*** Opening RECORDS FOR THIS TASK ***

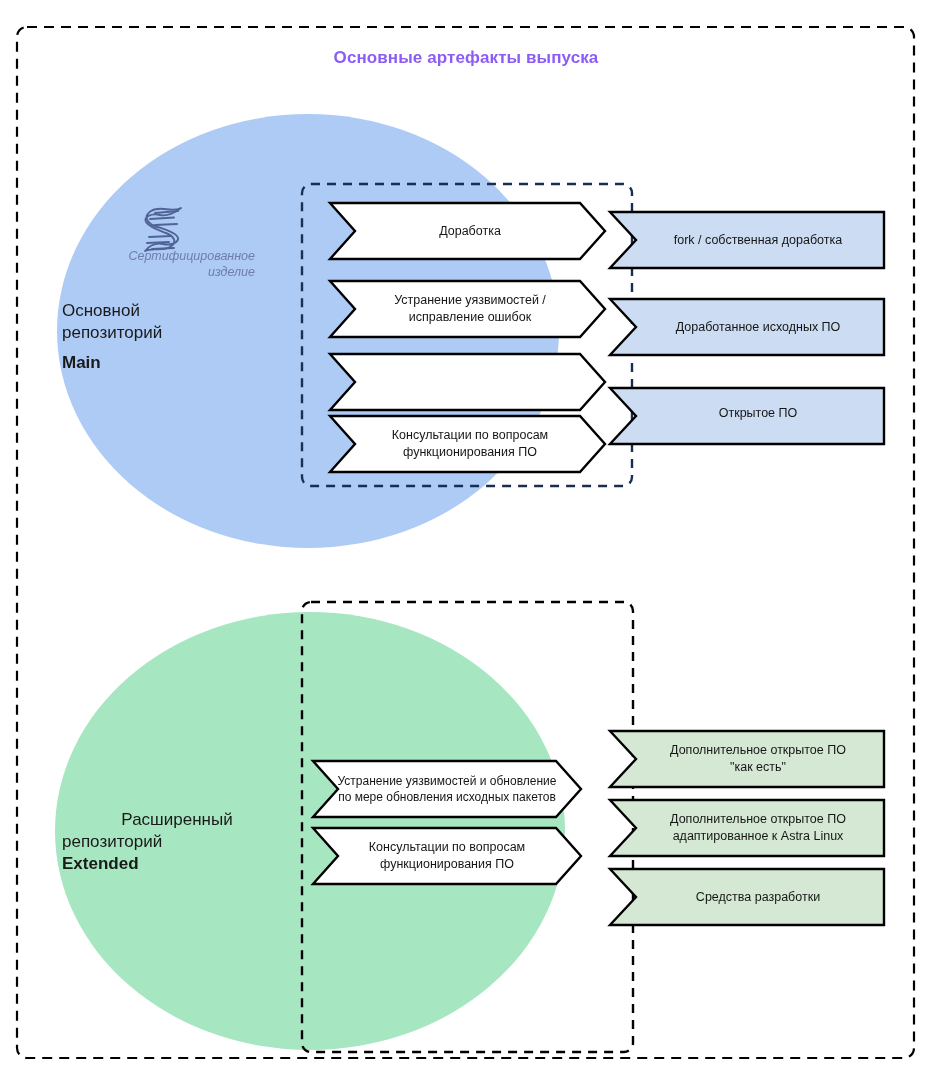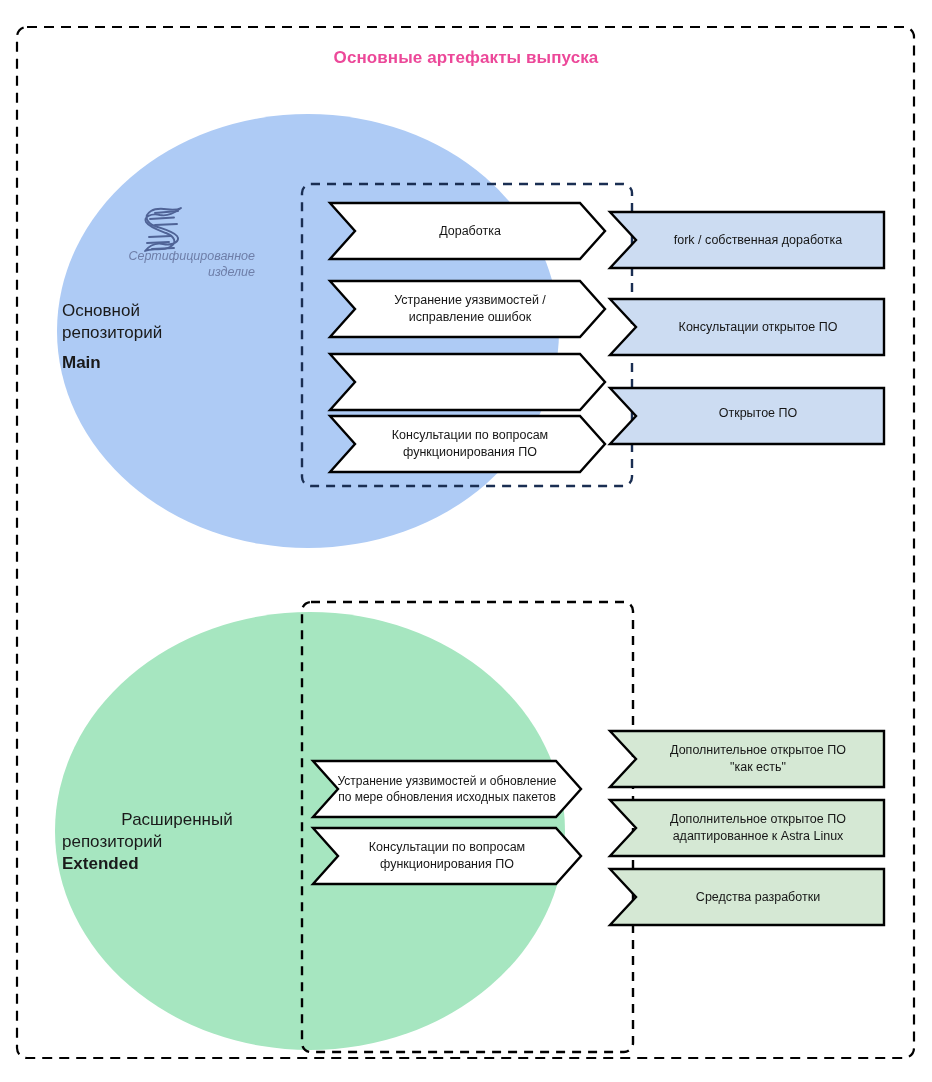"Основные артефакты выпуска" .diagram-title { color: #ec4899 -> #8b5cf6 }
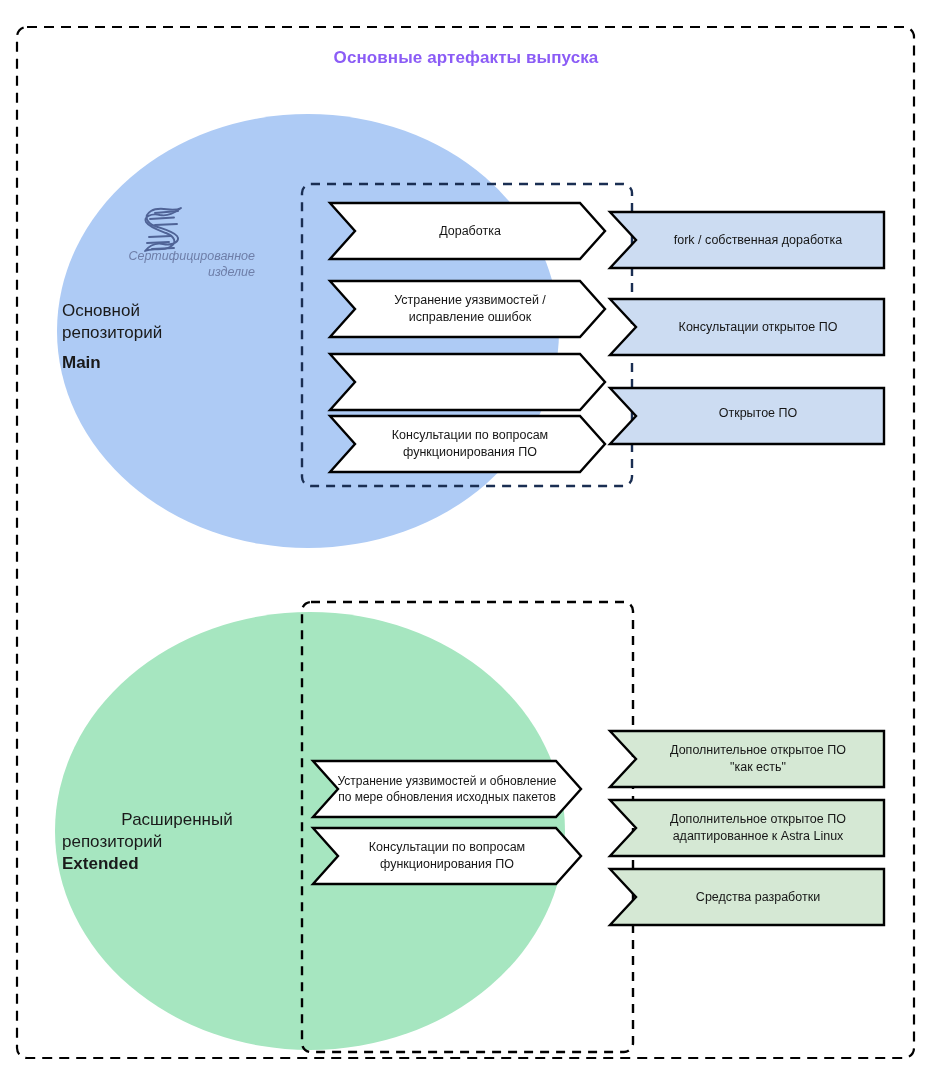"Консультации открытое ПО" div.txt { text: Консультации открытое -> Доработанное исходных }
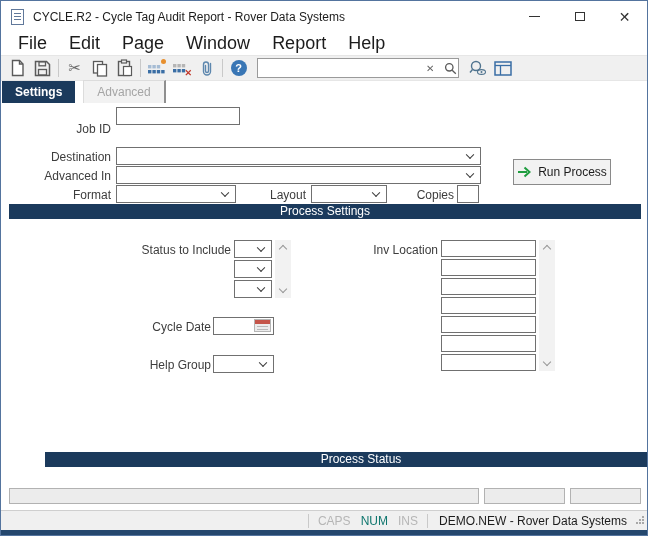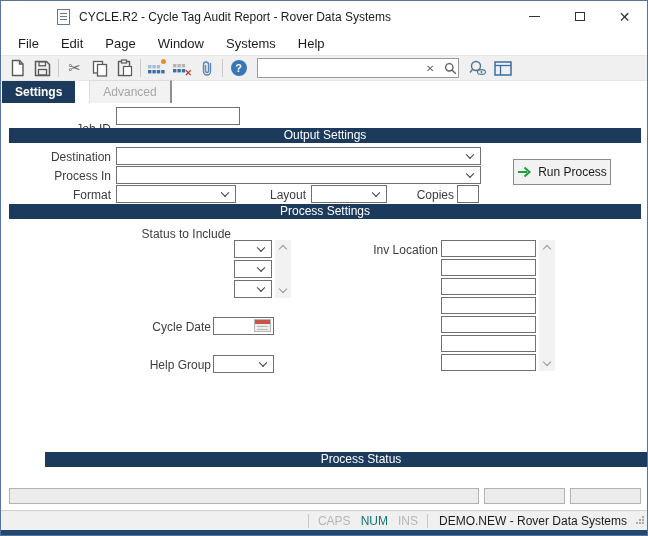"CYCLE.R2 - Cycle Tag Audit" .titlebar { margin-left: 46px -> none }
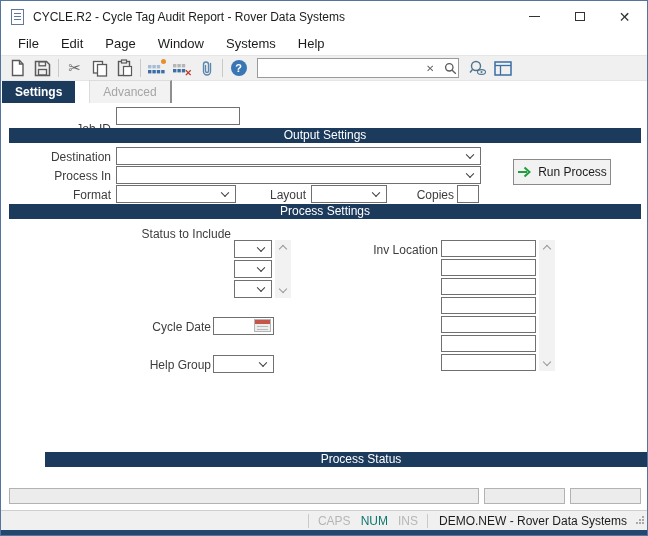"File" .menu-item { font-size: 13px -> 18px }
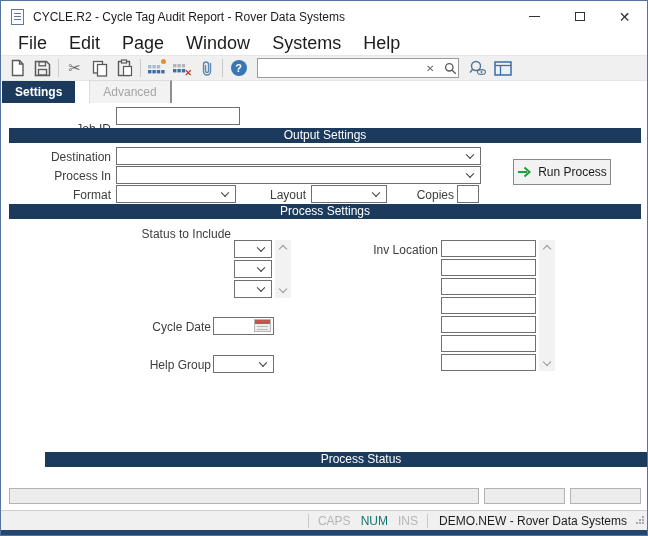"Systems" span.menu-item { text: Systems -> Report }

*** Closing RECORDS FOR THIS TASK ***

WORK INSTRUCTION:
Without carrying over any picture, write out the entries above once more, exactly.

RESPONSE FOR THIS EXERCISE:
"Основные артефакты выпуска" .diagram-title { color: #ec4899 -> #8b5cf6 }
"Консультации открытое ПО" div.txt { text: Консультации открытое -> Доработанное исходных }
"CYCLE.R2 - Cycle Tag Audit" .titlebar { margin-left: 46px -> none }
"File" .menu-item { font-size: 13px -> 18px }
"Systems" span.menu-item { text: Systems -> Report }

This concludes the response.